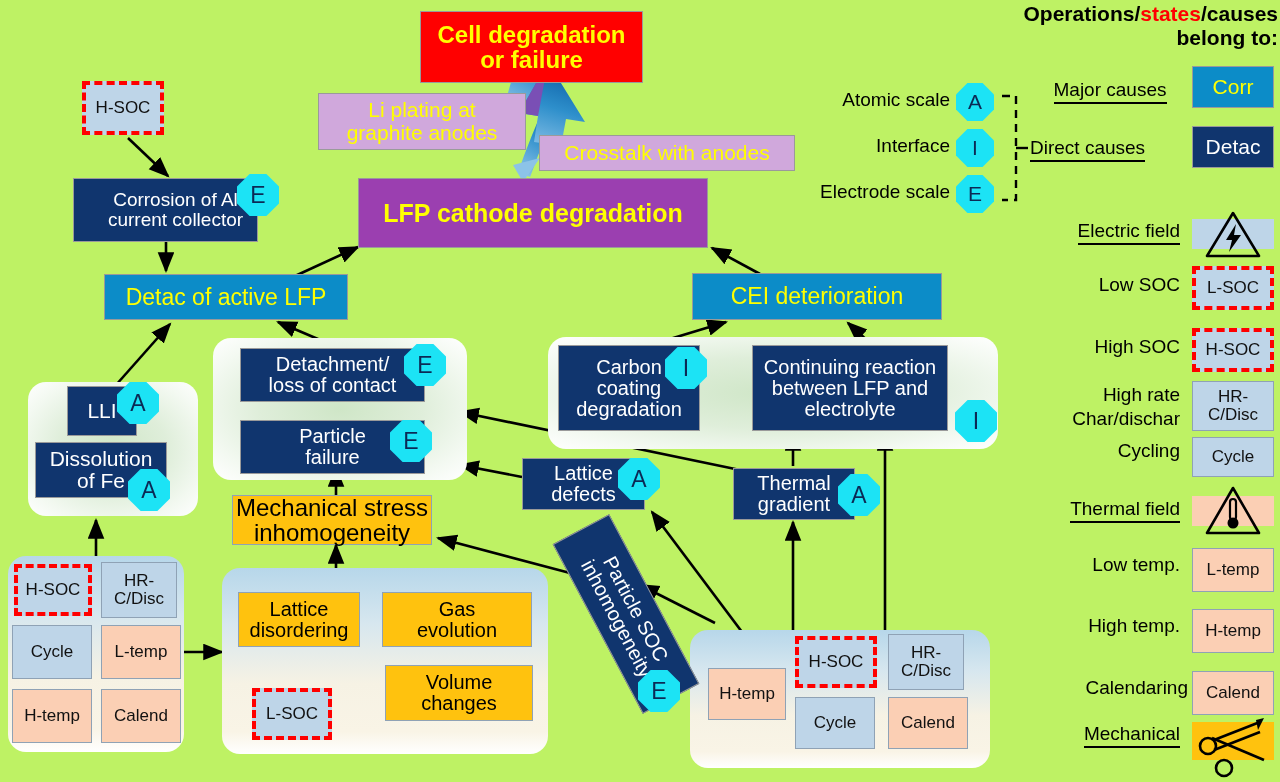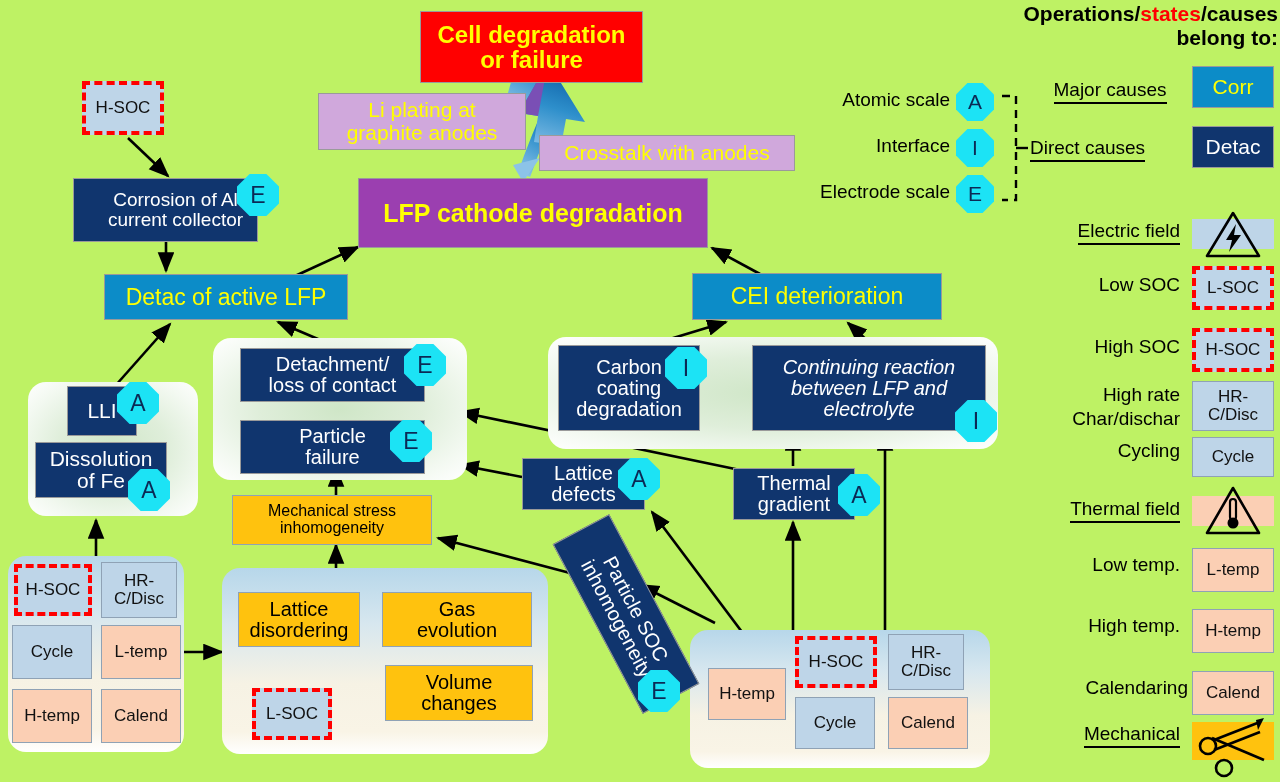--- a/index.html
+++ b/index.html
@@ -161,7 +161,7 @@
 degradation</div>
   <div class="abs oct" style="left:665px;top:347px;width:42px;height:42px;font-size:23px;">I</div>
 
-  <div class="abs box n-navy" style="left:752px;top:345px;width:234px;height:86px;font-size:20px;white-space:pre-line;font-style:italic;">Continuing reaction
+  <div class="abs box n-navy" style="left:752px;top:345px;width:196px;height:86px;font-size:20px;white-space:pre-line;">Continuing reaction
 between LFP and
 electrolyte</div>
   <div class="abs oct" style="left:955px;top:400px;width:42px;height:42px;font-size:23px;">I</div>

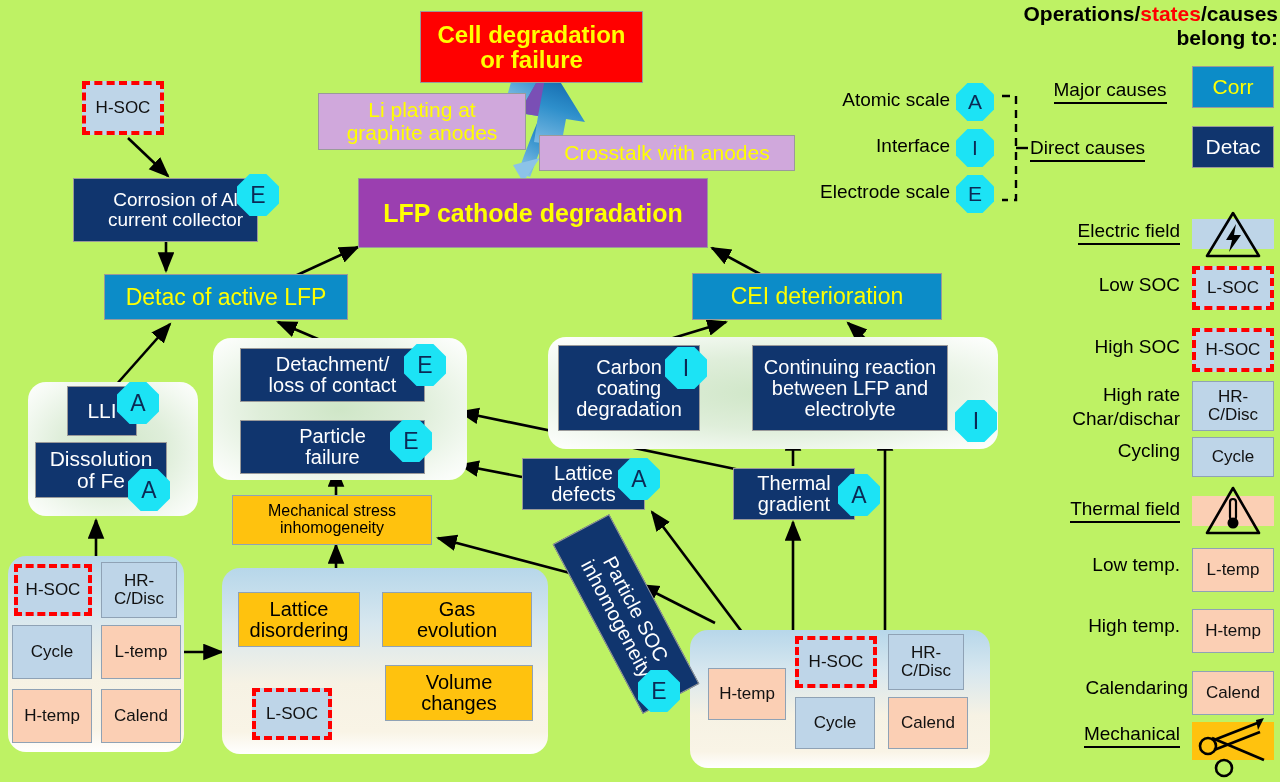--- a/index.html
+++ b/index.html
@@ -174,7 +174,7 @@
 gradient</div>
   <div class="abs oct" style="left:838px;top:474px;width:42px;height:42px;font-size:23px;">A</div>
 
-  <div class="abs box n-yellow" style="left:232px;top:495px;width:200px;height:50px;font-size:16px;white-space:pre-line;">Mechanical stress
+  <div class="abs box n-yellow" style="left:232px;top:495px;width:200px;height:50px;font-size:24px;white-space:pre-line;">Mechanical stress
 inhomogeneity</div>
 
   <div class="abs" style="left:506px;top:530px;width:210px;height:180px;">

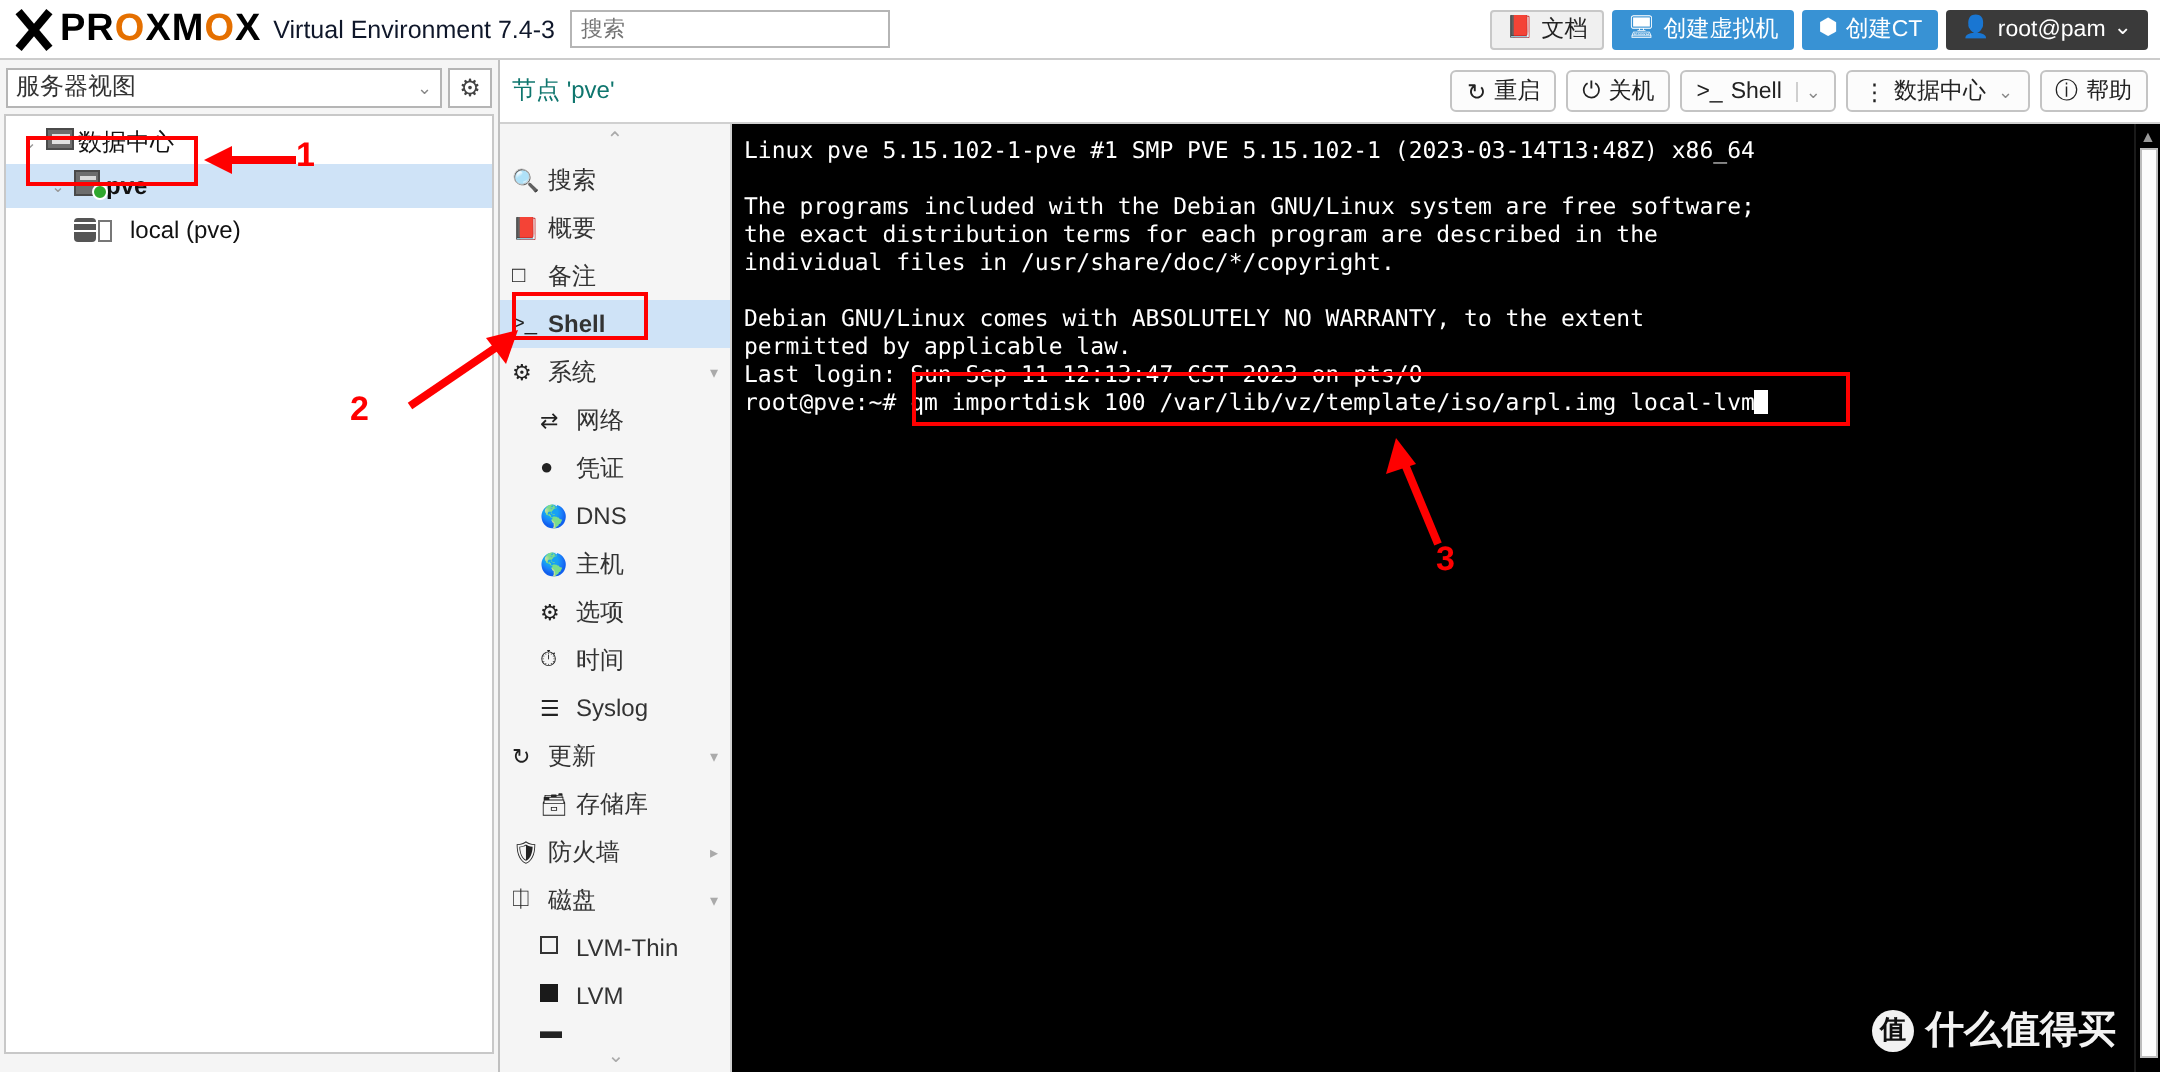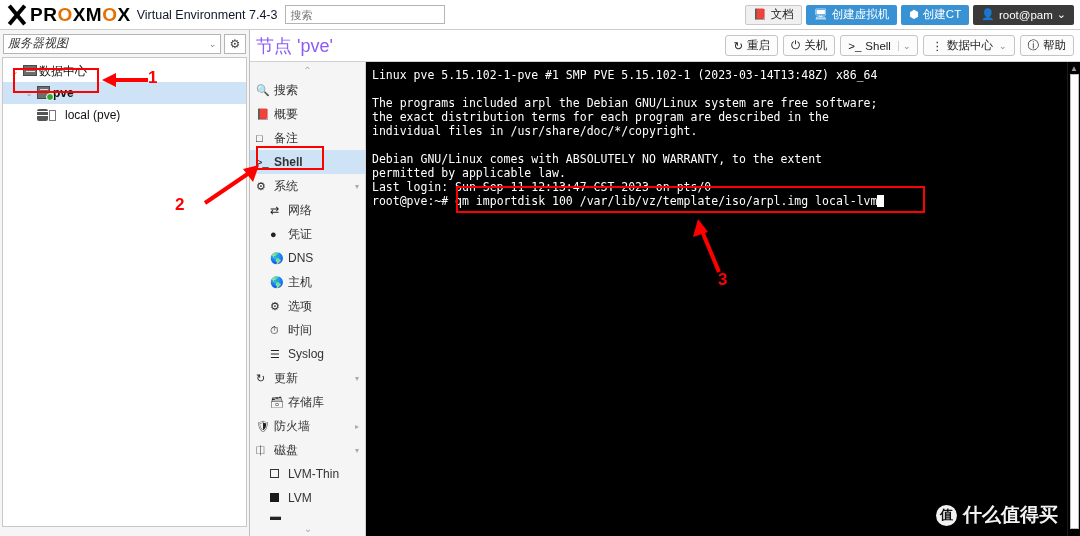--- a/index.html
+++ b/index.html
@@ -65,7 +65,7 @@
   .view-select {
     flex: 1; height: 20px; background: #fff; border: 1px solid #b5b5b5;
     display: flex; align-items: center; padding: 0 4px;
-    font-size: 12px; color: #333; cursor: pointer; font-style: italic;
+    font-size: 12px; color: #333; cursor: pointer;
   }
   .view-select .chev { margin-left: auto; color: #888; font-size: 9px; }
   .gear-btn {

+++++

▸ **Request**
Type the material out again exactly. Skip the pictures.

▸ **Exercise solution**
--- a/index.html
+++ b/index.html
@@ -161,7 +161,7 @@
 degradation</div>
   <div class="abs oct" style="left:665px;top:347px;width:42px;height:42px;font-size:23px;">I</div>
 
-  <div class="abs box n-navy" style="left:752px;top:345px;width:234px;height:86px;font-size:20px;white-space:pre-line;font-style:italic;">Continuing reaction
+  <div class="abs box n-navy" style="left:752px;top:345px;width:196px;height:86px;font-size:20px;white-space:pre-line;">Continuing reaction
 between LFP and
 electrolyte</div>
   <div class="abs oct" style="left:955px;top:400px;width:42px;height:42px;font-size:23px;">I</div>

--- a/index.html
+++ b/index.html
@@ -174,7 +174,7 @@
 gradient</div>
   <div class="abs oct" style="left:838px;top:474px;width:42px;height:42px;font-size:23px;">A</div>
 
-  <div class="abs box n-yellow" style="left:232px;top:495px;width:200px;height:50px;font-size:16px;white-space:pre-line;">Mechanical stress
+  <div class="abs box n-yellow" style="left:232px;top:495px;width:200px;height:50px;font-size:24px;white-space:pre-line;">Mechanical stress
 inhomogeneity</div>
 
   <div class="abs" style="left:506px;top:530px;width:210px;height:180px;">

--- a/index.html
+++ b/index.html
@@ -65,7 +65,7 @@
   .view-select {
     flex: 1; height: 20px; background: #fff; border: 1px solid #b5b5b5;
     display: flex; align-items: center; padding: 0 4px;
-    font-size: 12px; color: #333; cursor: pointer; font-style: italic;
+    font-size: 12px; color: #333; cursor: pointer;
   }
   .view-select .chev { margin-left: auto; color: #888; font-size: 9px; }
   .gear-btn {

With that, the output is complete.